Copy the data from its first line through the line containing "Someșului, să-mi adun", swapping "Philips" for "Siemens" and leaving everything else unchanged.

============================================================

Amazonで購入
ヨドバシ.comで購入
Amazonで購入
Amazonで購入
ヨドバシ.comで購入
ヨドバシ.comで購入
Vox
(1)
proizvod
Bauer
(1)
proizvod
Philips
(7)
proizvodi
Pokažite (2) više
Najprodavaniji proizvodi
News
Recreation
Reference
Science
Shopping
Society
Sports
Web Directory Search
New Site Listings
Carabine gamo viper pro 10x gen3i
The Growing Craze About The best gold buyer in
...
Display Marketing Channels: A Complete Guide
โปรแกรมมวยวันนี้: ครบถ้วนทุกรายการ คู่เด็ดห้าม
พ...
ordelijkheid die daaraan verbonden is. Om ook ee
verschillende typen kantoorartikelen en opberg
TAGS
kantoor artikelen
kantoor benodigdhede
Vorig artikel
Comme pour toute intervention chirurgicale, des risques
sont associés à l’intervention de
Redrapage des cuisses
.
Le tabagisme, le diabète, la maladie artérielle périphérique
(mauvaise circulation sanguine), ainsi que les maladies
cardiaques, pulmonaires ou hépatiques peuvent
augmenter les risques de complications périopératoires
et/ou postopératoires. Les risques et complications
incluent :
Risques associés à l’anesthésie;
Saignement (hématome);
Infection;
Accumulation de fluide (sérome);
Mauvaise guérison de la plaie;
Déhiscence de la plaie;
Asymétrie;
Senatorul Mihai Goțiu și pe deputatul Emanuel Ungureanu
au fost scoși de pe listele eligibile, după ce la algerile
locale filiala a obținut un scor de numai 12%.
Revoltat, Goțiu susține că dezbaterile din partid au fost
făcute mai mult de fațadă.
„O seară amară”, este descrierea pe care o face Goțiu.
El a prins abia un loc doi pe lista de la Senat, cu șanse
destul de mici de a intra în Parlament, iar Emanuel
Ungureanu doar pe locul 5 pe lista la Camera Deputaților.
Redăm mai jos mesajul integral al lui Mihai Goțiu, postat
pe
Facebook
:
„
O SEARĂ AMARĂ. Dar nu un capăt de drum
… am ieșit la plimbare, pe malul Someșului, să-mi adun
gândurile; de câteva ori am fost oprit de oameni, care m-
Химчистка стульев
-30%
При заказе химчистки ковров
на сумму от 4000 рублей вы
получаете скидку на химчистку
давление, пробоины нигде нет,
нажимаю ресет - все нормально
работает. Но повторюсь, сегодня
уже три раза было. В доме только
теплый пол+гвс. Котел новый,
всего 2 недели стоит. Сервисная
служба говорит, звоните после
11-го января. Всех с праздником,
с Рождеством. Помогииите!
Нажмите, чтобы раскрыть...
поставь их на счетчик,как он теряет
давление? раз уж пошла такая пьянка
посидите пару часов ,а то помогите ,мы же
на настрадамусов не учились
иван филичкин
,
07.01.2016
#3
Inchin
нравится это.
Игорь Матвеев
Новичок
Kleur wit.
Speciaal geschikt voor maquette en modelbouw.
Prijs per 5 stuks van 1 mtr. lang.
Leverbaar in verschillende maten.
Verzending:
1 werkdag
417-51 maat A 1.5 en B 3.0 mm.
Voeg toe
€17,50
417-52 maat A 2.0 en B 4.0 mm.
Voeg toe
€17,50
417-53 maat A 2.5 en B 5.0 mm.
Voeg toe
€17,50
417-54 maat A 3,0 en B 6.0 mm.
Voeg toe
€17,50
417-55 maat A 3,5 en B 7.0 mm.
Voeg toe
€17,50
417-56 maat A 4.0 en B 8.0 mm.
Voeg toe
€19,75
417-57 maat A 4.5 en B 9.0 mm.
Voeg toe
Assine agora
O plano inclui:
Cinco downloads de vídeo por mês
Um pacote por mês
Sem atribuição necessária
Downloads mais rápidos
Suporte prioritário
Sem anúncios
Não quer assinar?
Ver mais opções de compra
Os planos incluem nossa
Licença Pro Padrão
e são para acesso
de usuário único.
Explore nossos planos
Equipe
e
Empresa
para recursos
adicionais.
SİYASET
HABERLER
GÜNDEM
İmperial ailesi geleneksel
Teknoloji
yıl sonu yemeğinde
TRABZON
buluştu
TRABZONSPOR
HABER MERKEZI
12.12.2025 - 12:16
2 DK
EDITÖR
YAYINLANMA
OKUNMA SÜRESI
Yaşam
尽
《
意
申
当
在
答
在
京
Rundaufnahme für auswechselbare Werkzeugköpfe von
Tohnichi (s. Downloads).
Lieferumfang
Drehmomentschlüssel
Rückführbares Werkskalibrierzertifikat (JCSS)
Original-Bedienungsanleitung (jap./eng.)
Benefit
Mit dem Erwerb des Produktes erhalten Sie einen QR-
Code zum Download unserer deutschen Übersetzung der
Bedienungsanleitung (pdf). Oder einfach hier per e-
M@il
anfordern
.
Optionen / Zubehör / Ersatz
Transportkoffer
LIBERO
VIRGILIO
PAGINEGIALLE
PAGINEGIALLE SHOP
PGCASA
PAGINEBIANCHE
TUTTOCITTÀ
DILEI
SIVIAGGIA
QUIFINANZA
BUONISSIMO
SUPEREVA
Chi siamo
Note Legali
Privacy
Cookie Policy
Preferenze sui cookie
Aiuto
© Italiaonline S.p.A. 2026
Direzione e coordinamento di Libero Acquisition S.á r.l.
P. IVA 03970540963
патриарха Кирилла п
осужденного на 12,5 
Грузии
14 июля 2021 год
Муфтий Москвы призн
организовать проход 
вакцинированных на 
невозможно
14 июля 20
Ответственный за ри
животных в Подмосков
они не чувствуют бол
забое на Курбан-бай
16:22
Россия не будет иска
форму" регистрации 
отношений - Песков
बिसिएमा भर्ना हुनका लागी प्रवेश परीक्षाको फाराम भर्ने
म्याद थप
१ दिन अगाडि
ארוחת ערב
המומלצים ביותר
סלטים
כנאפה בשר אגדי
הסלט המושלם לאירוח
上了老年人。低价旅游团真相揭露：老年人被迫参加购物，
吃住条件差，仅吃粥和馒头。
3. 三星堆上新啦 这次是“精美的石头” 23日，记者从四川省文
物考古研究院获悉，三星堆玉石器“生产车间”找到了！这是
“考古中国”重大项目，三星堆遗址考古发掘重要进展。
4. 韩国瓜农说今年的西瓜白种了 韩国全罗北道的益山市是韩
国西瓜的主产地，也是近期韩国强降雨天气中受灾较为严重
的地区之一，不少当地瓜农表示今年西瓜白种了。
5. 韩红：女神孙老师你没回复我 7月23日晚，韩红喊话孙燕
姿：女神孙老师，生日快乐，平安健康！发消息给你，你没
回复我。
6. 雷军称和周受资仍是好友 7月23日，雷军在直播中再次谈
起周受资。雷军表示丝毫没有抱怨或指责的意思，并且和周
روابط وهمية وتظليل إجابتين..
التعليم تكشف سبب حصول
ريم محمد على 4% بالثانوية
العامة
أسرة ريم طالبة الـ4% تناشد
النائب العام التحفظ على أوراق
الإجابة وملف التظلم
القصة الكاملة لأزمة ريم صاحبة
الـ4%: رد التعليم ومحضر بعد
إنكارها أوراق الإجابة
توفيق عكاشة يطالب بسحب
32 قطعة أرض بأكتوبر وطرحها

============================================================

# [Your solution]
Amazonで購入
ヨドバシ.comで購入
Amazonで購入
Amazonで購入
ヨドバシ.comで購入
ヨドバシ.comで購入
Vox
(1)
proizvod
Bauer
(1)
proizvod
Siemens
(7)
proizvodi
Pokažite (2) više
Najprodavaniji proizvodi
News
Recreation
Reference
Science
Shopping
Society
Sports
Web Directory Search
New Site Listings
Carabine gamo viper pro 10x gen3i
The Growing Craze About The best gold buyer in
...
Display Marketing Channels: A Complete Guide
โปรแกรมมวยวันนี้: ครบถ้วนทุกรายการ คู่เด็ดห้าม
พ...
ordelijkheid die daaraan verbonden is. Om ook ee
verschillende typen kantoorartikelen en opberg
TAGS
kantoor artikelen
kantoor benodigdhede
Vorig artikel
Comme pour toute intervention chirurgicale, des risques
sont associés à l’intervention de
Redrapage des cuisses
.
Le tabagisme, le diabète, la maladie artérielle périphérique
(mauvaise circulation sanguine), ainsi que les maladies
cardiaques, pulmonaires ou hépatiques peuvent
augmenter les risques de complications périopératoires
et/ou postopératoires. Les risques et complications
incluent :
Risques associés à l’anesthésie;
Saignement (hématome);
Infection;
Accumulation de fluide (sérome);
Mauvaise guérison de la plaie;
Déhiscence de la plaie;
Asymétrie;
Senatorul Mihai Goțiu și pe deputatul Emanuel Ungureanu
au fost scoși de pe listele eligibile, după ce la algerile
locale filiala a obținut un scor de numai 12%.
Revoltat, Goțiu susține că dezbaterile din partid au fost
făcute mai mult de fațadă.
„O seară amară”, este descrierea pe care o face Goțiu.
El a prins abia un loc doi pe lista de la Senat, cu șanse
destul de mici de a intra în Parlament, iar Emanuel
Ungureanu doar pe locul 5 pe lista la Camera Deputaților.
Redăm mai jos mesajul integral al lui Mihai Goțiu, postat
pe
Facebook
:
„
O SEARĂ AMARĂ. Dar nu un capăt de drum
… am ieșit la plimbare, pe malul Someșului, să-mi adun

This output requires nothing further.